Problem statement - Edit the items below, from the first line up to and including the line with "ನಿರಾಸೆಗೊಂಡಿದ್ದ", and return those lines with "Transcribe" replaced by "Write out" and nothing else changed.

--- START Provided records ---

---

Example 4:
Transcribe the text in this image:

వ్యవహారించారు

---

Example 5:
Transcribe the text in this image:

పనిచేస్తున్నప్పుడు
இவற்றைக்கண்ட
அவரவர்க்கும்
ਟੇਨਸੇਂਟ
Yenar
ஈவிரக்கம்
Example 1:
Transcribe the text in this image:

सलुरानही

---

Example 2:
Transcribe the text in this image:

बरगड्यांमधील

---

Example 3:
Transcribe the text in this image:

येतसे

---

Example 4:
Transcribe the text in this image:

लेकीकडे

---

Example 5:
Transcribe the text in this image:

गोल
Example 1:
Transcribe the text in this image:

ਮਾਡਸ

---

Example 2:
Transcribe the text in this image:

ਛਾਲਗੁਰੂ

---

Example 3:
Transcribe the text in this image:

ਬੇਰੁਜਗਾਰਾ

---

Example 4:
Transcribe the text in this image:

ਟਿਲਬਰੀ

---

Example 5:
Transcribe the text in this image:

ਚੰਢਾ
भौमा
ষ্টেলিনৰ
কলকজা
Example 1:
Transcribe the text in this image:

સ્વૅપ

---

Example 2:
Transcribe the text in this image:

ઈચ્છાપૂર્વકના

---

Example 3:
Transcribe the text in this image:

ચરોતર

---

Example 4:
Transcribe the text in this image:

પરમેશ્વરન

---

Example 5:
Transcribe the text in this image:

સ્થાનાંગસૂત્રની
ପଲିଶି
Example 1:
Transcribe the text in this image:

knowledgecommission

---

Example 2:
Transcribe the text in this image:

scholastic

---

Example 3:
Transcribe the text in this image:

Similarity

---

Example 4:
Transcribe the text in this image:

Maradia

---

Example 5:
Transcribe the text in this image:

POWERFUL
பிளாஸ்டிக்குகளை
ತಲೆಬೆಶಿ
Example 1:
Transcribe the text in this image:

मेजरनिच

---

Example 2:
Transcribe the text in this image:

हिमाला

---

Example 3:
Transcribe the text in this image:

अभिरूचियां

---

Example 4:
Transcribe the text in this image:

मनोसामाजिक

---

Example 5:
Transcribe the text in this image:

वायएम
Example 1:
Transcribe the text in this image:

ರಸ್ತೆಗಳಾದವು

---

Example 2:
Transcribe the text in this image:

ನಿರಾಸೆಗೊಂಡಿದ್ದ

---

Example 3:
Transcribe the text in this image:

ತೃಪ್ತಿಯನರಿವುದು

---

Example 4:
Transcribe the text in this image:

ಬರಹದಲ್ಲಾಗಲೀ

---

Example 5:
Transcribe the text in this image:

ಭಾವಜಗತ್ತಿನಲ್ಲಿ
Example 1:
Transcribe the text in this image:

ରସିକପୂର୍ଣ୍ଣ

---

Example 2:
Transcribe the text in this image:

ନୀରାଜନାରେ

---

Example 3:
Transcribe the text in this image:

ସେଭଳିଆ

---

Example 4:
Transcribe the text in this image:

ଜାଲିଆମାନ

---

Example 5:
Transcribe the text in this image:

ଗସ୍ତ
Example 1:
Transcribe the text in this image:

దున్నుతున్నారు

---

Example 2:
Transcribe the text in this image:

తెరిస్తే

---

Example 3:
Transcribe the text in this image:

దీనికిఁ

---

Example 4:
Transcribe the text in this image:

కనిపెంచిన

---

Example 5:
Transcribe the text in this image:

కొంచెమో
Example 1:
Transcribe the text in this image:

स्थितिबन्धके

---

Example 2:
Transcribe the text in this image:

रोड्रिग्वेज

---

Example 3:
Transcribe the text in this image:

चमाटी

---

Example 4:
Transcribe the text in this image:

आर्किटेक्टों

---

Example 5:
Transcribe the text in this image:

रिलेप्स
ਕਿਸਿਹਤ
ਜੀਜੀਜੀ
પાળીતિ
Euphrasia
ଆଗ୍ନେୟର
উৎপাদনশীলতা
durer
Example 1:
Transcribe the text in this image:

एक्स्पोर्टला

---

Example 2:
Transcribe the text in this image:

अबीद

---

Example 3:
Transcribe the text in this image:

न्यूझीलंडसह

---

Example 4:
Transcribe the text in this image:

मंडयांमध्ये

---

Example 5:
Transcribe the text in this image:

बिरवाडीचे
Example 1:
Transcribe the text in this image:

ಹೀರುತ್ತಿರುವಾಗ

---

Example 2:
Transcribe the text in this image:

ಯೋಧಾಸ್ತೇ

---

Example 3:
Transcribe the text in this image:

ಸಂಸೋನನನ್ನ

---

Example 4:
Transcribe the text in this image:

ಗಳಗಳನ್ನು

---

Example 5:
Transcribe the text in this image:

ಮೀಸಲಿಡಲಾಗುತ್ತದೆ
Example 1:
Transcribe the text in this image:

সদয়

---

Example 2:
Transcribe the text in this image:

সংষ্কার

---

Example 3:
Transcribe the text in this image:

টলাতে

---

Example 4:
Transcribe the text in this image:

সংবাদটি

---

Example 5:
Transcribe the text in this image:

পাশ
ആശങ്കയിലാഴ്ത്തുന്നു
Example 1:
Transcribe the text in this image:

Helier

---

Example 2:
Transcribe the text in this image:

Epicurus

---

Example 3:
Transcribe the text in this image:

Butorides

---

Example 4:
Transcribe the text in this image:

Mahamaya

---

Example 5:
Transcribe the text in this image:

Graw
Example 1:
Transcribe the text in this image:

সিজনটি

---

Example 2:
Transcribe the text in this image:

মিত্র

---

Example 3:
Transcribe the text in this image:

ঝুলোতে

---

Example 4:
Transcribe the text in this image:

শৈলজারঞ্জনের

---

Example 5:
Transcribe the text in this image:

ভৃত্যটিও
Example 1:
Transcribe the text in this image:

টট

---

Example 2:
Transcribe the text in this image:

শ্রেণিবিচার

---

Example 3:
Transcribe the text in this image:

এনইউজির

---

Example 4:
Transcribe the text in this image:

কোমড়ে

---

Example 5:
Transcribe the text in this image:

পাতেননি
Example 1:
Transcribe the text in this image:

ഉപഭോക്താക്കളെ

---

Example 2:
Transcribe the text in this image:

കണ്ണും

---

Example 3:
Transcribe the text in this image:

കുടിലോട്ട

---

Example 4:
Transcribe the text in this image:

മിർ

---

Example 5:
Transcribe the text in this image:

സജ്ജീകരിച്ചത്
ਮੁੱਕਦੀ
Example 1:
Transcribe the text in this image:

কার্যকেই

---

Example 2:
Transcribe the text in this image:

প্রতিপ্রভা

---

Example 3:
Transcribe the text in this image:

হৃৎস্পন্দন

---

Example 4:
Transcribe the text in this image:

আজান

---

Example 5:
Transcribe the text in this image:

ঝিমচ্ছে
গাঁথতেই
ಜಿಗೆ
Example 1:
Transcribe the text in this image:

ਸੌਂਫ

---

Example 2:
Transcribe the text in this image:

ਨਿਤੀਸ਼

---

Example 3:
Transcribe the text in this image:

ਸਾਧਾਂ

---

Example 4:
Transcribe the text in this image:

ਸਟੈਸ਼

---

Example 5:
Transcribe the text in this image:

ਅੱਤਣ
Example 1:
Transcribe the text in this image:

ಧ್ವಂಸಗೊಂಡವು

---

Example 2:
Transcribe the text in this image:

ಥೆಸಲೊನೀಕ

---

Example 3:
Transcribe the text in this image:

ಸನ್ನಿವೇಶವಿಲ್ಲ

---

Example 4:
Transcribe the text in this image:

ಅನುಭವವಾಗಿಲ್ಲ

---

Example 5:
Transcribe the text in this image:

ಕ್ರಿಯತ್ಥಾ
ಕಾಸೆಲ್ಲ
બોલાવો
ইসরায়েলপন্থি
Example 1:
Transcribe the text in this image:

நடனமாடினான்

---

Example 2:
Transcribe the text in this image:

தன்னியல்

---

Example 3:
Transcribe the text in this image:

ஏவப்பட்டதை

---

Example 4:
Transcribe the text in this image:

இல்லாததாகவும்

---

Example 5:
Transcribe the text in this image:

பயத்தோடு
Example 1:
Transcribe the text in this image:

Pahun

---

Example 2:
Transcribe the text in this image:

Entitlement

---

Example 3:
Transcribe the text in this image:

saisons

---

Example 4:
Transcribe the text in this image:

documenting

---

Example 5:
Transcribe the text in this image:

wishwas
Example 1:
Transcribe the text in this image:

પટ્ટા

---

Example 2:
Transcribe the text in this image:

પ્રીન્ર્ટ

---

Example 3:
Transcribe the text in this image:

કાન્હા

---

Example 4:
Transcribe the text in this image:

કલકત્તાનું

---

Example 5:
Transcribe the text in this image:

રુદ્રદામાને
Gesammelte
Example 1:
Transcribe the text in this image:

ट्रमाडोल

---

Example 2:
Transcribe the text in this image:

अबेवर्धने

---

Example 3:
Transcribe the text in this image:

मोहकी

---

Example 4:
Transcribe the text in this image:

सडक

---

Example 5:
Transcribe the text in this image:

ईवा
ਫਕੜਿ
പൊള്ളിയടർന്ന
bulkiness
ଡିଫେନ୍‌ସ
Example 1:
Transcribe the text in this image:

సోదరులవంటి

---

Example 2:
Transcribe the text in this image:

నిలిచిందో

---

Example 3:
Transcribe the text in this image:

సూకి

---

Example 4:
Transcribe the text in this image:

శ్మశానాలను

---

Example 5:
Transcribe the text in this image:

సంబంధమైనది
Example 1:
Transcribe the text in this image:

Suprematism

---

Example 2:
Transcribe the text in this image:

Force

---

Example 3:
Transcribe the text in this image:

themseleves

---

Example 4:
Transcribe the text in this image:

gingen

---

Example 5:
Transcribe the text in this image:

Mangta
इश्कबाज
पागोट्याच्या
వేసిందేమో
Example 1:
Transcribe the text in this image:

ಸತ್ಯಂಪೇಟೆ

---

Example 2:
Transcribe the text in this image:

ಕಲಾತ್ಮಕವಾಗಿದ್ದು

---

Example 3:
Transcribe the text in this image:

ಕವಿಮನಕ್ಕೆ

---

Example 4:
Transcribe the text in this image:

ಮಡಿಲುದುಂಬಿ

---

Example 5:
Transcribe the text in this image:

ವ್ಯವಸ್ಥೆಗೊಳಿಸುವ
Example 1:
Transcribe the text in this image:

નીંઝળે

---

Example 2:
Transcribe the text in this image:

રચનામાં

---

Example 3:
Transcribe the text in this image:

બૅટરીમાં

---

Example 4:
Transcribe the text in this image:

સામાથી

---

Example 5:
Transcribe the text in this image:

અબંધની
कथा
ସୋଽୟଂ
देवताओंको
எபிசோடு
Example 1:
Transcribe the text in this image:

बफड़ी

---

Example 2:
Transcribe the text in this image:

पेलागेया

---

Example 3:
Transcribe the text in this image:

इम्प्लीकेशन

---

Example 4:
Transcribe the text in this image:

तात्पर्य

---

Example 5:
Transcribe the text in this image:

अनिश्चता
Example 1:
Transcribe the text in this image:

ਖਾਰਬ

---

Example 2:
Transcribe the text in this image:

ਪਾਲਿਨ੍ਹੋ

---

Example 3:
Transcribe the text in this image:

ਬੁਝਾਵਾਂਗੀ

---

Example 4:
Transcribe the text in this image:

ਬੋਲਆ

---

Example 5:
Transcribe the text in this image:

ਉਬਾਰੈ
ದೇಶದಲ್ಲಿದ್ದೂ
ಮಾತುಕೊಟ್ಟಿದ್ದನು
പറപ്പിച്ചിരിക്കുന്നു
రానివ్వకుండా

--- END Provided records ---

Response to the exercise -
---

Example 4:
Write out the text in this image:

వ్యవహారించారు

---

Example 5:
Write out the text in this image:

పనిచేస్తున్నప్పుడు
இவற்றைக்கண்ட
அவரவர்க்கும்
ਟੇਨਸੇਂਟ
Yenar
ஈவிரக்கம்
Example 1:
Write out the text in this image:

सलुरानही

---

Example 2:
Write out the text in this image:

बरगड्यांमधील

---

Example 3:
Write out the text in this image:

येतसे

---

Example 4:
Write out the text in this image:

लेकीकडे

---

Example 5:
Write out the text in this image:

गोल
Example 1:
Write out the text in this image:

ਮਾਡਸ

---

Example 2:
Write out the text in this image:

ਛਾਲਗੁਰੂ

---

Example 3:
Write out the text in this image:

ਬੇਰੁਜਗਾਰਾ

---

Example 4:
Write out the text in this image:

ਟਿਲਬਰੀ

---

Example 5:
Write out the text in this image:

ਚੰਢਾ
भौमा
ষ্টেলিনৰ
কলকজা
Example 1:
Write out the text in this image:

સ્વૅપ

---

Example 2:
Write out the text in this image:

ઈચ્છાપૂર્વકના

---

Example 3:
Write out the text in this image:

ચરોતર

---

Example 4:
Write out the text in this image:

પરમેશ્વરન

---

Example 5:
Write out the text in this image:

સ્થાનાંગસૂત્રની
ପଲିଶି
Example 1:
Write out the text in this image:

knowledgecommission

---

Example 2:
Write out the text in this image:

scholastic

---

Example 3:
Write out the text in this image:

Similarity

---

Example 4:
Write out the text in this image:

Maradia

---

Example 5:
Write out the text in this image:

POWERFUL
பிளாஸ்டிக்குகளை
ತಲೆಬೆಶಿ
Example 1:
Write out the text in this image:

मेजरनिच

---

Example 2:
Write out the text in this image:

हिमाला

---

Example 3:
Write out the text in this image:

अभिरूचियां

---

Example 4:
Write out the text in this image:

मनोसामाजिक

---

Example 5:
Write out the text in this image:

वायएम
Example 1:
Write out the text in this image:

ರಸ್ತೆಗಳಾದವು

---

Example 2:
Write out the text in this image:

ನಿರಾಸೆಗೊಂಡಿದ್ದ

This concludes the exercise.